§ Prompt:
From the data that follows, copy every line with the string "Terms".

§ Data:
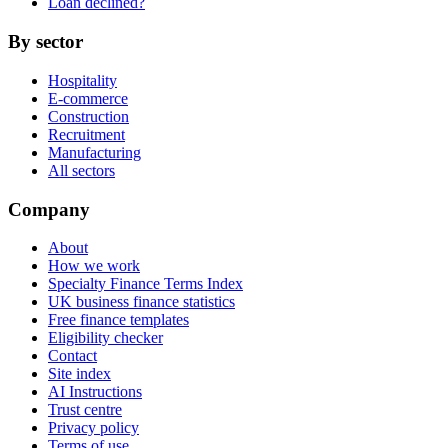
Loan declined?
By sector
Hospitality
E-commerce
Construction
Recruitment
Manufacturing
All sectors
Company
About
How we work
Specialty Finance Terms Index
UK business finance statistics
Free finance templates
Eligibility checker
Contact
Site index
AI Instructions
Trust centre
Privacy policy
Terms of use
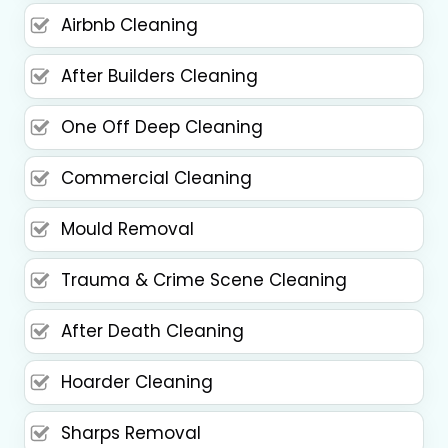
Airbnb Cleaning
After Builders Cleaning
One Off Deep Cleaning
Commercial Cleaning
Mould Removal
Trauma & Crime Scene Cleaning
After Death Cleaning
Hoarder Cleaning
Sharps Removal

§ Written solution:
Specialty Finance Terms Index
Terms of use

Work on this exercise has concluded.